O Centro de Hemoterapia de Sergipe (Hemose), unidade gerida pela Fundação de Saúde Parreiras Horta (FSPH), estará de portas abertas neste sábado, 20, em horário especial, das 7h às 11h. A iniciativa integra o projeto de ampliação de funcionamento em um sábado por mês, oferecendo oportunidade de doação para quem não consegue comparecer durante a semana.
A primeira edição da abertura aos sábados coincide com o Dia Mundial do Doador de Medula Óssea, comemorado anualmente no terceiro sábado de setembro. Em 2025, a data será em 20 de setembro, reforçando a importância da solidariedade e da conscientização sobre a doação de células-tronco hematopoéticas, um gesto que pode representar a cura para pacientes com doenças graves, como a leucemia.
De acordo com a superintendente do Hemose, Fernanda Kelly Fraga, a ação tem caráter estratégico e de grande impacto social. “Ampliar os dias de funcionamento é ampliar, também, as chances de salvar vidas. O sangue é insubstituível, e sua doação é fundamental para o atendimento de pacientes da rede pública e privada do nosso estado. Da mesma forma, incentivar o cadastro de doadores de medula óssea é plantar esperança para quem enfrenta doenças hematológicas graves. Quanto mais pessoas se cadastrarem, maiores são as chances de compatibilidade e de cura”, ressaltou.
Durante a semana, o Hemose funciona normalmente de segunda a sexta-feira, das 7h30 às 17h. E, a partir do próximo mês, os doadores contarão com mais facilidade. No dia 3 de outubro, um posto de coleta de sangue começará a funcionar no Shopping Jardins, com a proposta de levar o ato de doar para mais perto da rotina da população. A iniciativa ficará disponível por um mês.

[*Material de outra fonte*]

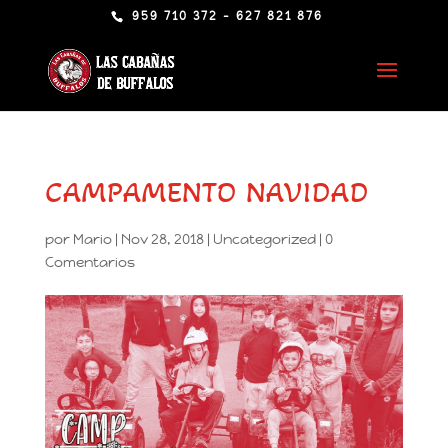
959 710 372 - 627 821 876
CAMPAMENTO NAVIDAD
por
Mario
|
Nov 28, 2018
|
Uncategorized
|
0
Comentarios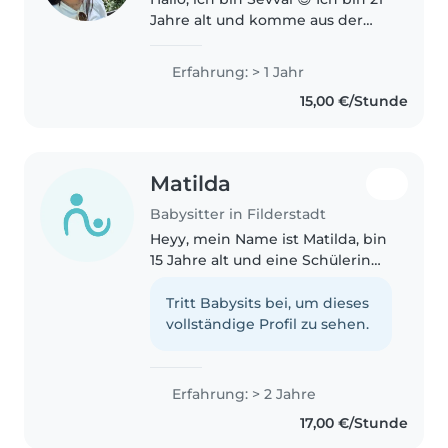
Jahre alt und komme aus der
Türkei. Ich mache aktuell eine
Ausbildung als ZFA. Ich habe 1
Erfahrung: > 1 Jahr
Jahr als Au-pair in Deutschland
15,00 €/Stunde
gelebt und dort ein 3-jähriges..
Matilda
Babysitter in Filderstadt
Heyy, mein Name ist Matilda, bin
15 Jahre alt und eine Schülerin
eines Gymnasiums. Ich bin eine
zuverlässige und freundliche
Tritt Babysits bei, um dieses
Babysitterin, die gerne Zeit mit
vollständige Profil zu sehen.
Kindern verbringt. Durch..
Erfahrung: > 2 Jahre
17,00 €/Stunde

Critérios para doar sangue
Para doar, a pessoa precisa estar em boas condições de saúde, ter idade entre 16 e 69 anos, pesar mais de 50 quilos, estar alimentado e apresentar um documento oficial com foto. Para menores de 18 anos, é necessária autorização formal dos responsáveis legais.

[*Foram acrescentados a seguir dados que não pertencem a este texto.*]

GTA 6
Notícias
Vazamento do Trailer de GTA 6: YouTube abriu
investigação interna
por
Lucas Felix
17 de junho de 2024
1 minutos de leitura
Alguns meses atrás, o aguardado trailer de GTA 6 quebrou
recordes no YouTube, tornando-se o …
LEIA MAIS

Critérios para cadastro de medula óssea
Ter entre 18 e 35 anos, estar saudável e não apresentar doenças infecciosas ou incapacitantes. O processo é simples: preencher uma ficha de identificação e coletar uma pequena amostra de sangue, que servirá para análise e inclusão no Registro Nacional de Doadores Voluntários de Medula Óssea (Redome).